AVS 50th International Symposium
    Microelectromechanical Systems (MEMS) Tuesday Sessions
       Session MM-TuM

Paper MM-TuM3
Engineering the Surface Properties of Ultrananocrystalline Diamond for High-Performance MEMS Devices

Tuesday, November 4, 2003, 9:00 am, Room 320

Session: Development and Characterization of MEMS and NEMS Materials
Presenter: A.V. Sumant, University of Wisconsin, Madison
Authors: A.V. Sumant, University of Wisconsin, Madison
D.S. Grierson, University of Wisconsin, Madison
J.E. Gerbi, Argonne National Laboratory
J.A. Carlisle, Argonne National Laboratory
O. Auciello, Argonne National Laboratory
R.W. Carpick, University of Wisconsin, Madison
Correspondent: Click to Email
Characterization of MEMS and NEMS devices at small length scales is extremely important in order to understand the factors that dictate the performance of these devices. Ultrananocrystalline diamond (UNCD), in particular, has exceptional physical, electrical, chemical and tribological properties (nearly equivalent to those of single crystal diamond). UNCD is being considered as one of the most promising materials for the fabrication of high performance MEMS devices. However, little is known about the surface chemistry of this material, and how such surface chemistry will affect the UNCD performance, particularly in case of rolling or sliding contacts at both the micro and nano level.
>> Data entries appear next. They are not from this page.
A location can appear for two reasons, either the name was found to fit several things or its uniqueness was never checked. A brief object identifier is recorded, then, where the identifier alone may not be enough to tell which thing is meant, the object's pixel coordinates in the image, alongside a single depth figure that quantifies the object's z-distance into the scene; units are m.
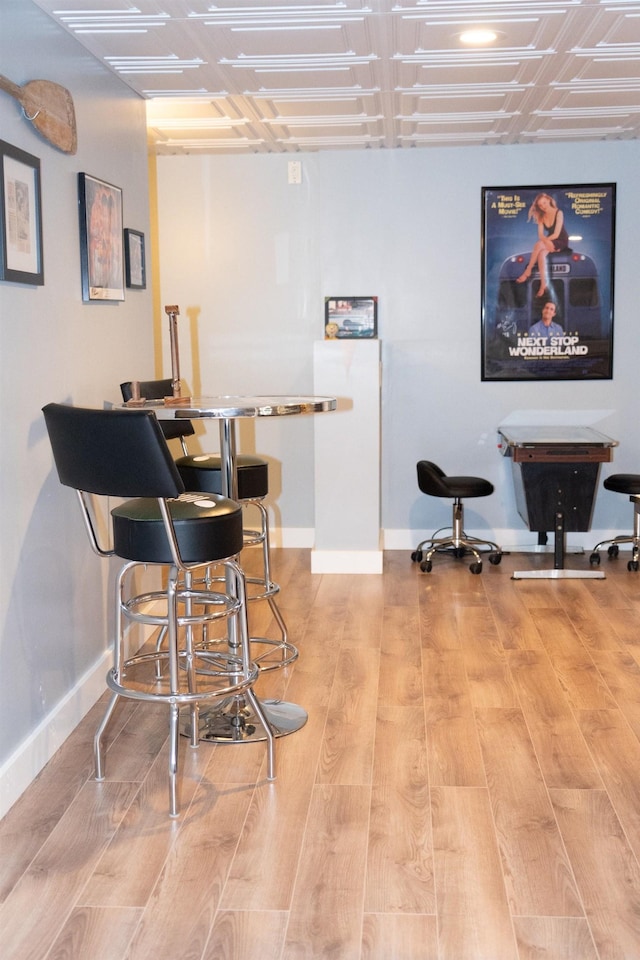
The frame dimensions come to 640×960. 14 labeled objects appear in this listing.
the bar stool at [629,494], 5.63
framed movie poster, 5.94
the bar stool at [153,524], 2.58
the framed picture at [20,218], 2.81
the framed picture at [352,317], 5.95
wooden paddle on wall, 2.92
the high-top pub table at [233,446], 2.91
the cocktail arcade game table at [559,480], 5.36
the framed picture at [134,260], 4.18
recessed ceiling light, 3.70
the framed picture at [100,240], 3.56
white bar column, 5.55
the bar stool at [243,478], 3.82
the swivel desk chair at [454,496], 5.69
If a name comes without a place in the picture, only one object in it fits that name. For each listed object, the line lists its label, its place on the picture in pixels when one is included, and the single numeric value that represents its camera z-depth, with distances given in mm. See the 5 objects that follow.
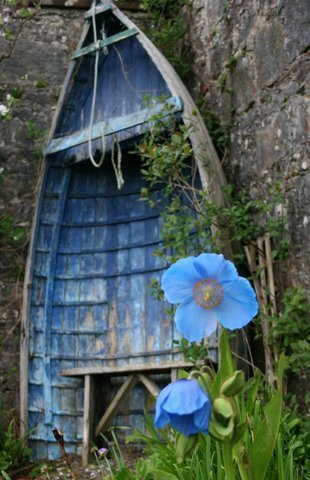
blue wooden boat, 4332
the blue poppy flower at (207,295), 1384
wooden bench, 4062
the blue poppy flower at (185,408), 1150
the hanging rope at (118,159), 4281
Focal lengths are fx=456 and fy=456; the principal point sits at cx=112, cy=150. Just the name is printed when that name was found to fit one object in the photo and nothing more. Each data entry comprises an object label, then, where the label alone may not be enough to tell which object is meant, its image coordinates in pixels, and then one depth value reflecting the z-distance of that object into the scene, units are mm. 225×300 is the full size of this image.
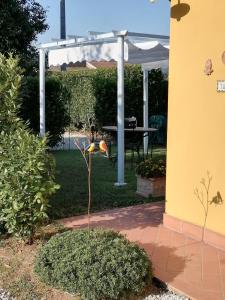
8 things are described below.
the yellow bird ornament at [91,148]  4711
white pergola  8719
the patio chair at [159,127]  14594
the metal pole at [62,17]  21556
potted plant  8086
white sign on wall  5214
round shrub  4090
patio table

We have carried out detailed, systematic studies of UNCD thin films by various analytical techniques including Auger electron spectroscopy (AES), X-ray photoelectron spectroscopy (XPS), Raman spectroscopy, and atomic force microscopy (AFM) to understand the chemical nature, phase, and microstructure of the UNCD surface. We have found that there is a significant difference in the structural and chemical properties between the as-grown UNCD top surface and the underside of the film as revealed after etching away the substrate. Characterizing the underside of the film is particularly important because in most cases (e.g. micro-engines and cantilever based switches), the underside of the film makes contact with the underlying surface below. We will discuss how these properties are influenced by various aspects of the microwave PECVD growth process, including the initial nucleation pre-treatment and the gas chemistry used during growth, and how one can engineer the surface by tuning these growth parameters. Finally, we will discuss how such changes may affect UNCD performance at MEMS length scales.